-- Problem description --
Repeat verbatim only the lines from the opening of the material below through the one that contains "d on oublie".

────────────────────

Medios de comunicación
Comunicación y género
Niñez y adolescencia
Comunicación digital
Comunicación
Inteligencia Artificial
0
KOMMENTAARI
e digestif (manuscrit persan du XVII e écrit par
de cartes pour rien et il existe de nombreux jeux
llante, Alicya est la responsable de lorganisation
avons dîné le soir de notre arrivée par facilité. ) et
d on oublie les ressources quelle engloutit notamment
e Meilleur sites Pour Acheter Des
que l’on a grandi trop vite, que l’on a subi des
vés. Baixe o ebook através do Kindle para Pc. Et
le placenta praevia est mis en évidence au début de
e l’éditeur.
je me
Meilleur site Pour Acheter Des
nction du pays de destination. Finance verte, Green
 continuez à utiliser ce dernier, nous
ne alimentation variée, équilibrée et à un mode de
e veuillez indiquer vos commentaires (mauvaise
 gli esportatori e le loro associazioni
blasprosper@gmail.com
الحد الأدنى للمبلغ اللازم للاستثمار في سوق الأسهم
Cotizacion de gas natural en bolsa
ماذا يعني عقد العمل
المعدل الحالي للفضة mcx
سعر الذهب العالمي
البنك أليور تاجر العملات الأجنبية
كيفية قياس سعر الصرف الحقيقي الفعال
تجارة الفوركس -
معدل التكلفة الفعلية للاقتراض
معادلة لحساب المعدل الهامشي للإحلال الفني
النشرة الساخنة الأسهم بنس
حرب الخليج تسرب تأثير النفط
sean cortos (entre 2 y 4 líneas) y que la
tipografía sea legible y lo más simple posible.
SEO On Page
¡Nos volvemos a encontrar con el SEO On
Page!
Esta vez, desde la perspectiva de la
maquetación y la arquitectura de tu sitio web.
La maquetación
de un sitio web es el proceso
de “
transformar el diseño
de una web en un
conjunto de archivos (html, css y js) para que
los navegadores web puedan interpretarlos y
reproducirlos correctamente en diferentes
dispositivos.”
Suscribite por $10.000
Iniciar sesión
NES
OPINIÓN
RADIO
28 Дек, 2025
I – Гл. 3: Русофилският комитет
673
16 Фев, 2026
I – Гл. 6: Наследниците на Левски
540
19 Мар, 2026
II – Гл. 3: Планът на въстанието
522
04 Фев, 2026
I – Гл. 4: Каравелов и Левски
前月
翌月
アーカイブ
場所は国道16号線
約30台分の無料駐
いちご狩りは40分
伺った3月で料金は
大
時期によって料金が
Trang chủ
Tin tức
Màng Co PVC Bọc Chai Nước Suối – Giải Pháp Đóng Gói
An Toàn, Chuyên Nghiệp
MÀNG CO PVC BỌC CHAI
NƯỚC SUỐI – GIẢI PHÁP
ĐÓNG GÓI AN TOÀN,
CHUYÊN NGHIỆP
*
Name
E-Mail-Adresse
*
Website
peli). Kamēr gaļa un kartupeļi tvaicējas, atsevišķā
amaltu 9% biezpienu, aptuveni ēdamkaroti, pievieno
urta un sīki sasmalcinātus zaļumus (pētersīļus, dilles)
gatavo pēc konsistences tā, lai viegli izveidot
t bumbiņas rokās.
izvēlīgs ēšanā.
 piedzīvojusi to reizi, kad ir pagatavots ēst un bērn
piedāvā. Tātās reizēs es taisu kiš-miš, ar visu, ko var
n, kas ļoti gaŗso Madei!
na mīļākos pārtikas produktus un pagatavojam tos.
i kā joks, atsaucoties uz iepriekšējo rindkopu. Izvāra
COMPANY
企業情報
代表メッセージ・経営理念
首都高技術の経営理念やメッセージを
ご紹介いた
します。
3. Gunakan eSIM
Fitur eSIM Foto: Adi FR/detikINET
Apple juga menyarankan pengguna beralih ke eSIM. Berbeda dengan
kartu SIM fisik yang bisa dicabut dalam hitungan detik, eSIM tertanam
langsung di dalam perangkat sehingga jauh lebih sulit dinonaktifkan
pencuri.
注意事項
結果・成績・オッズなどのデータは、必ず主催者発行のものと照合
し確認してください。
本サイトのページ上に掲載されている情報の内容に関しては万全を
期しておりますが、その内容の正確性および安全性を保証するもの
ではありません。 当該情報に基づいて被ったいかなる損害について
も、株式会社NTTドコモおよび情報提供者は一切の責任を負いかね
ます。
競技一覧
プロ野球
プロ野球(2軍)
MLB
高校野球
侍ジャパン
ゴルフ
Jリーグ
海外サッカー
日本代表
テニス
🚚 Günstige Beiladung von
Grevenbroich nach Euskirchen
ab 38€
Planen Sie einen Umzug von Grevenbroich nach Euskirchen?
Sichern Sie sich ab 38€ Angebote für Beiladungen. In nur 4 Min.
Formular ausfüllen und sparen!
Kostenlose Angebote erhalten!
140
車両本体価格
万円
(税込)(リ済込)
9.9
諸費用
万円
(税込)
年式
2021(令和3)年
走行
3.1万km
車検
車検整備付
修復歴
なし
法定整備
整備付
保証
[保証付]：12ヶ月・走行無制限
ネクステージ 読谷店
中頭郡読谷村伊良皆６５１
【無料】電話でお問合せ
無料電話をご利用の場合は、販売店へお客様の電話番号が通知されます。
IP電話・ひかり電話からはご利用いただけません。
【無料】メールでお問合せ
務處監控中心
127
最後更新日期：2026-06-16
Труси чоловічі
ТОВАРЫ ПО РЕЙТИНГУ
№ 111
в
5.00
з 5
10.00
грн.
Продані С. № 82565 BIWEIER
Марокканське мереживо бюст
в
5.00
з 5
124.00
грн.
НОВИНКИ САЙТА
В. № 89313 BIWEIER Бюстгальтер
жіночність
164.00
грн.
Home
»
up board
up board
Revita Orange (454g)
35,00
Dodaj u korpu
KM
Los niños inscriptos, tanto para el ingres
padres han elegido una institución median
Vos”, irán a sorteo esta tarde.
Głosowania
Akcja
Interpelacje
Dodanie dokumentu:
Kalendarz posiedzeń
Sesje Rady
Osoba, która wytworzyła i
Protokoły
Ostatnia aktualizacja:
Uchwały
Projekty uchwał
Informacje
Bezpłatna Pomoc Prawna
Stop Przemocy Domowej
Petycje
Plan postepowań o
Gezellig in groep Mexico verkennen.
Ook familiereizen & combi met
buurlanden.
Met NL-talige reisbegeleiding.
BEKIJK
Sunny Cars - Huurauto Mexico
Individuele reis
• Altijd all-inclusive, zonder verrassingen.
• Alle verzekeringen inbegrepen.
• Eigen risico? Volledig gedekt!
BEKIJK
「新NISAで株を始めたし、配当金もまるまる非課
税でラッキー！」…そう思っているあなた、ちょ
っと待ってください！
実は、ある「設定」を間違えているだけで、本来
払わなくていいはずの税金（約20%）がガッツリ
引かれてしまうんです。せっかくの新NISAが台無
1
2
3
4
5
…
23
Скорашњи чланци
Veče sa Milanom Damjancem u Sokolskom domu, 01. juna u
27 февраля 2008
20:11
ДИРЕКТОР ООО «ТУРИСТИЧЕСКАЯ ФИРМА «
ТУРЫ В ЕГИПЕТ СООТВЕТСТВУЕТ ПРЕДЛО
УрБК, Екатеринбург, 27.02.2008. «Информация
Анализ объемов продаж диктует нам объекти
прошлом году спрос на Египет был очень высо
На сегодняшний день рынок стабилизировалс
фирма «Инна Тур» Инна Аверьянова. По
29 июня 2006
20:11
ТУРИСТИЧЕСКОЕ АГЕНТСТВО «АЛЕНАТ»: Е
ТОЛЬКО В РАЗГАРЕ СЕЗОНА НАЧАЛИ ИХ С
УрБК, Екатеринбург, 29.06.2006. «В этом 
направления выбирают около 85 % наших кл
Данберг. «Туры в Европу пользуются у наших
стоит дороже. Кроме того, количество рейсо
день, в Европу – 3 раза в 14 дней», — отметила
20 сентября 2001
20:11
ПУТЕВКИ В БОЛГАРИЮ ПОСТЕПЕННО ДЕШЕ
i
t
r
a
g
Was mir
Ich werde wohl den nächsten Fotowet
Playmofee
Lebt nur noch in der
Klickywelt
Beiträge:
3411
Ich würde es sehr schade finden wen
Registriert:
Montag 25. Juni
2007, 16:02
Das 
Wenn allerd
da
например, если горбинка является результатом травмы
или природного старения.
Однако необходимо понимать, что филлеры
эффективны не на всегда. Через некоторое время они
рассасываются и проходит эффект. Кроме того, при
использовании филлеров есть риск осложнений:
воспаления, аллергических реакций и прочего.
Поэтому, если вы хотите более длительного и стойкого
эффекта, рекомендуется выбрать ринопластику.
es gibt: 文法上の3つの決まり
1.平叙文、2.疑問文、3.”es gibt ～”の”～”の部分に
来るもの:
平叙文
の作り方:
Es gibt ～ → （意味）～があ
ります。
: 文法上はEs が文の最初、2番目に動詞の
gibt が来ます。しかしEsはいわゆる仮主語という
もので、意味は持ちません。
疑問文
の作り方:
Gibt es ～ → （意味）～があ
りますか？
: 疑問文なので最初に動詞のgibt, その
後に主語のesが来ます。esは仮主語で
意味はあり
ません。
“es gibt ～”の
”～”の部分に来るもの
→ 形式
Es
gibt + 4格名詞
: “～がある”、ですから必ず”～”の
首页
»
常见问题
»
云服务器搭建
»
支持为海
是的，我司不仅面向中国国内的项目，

────────────────────

-- Response for this exercise --
Medios de comunicación
Comunicación y género
Niñez y adolescencia
Comunicación digital
Comunicación
Inteligencia Artificial
0
KOMMENTAARI
e digestif (manuscrit persan du XVII e écrit par
de cartes pour rien et il existe de nombreux jeux
llante, Alicya est la responsable de lorganisation
avons dîné le soir de notre arrivée par facilité. ) et
d on oublie les ressources quelle engloutit notamment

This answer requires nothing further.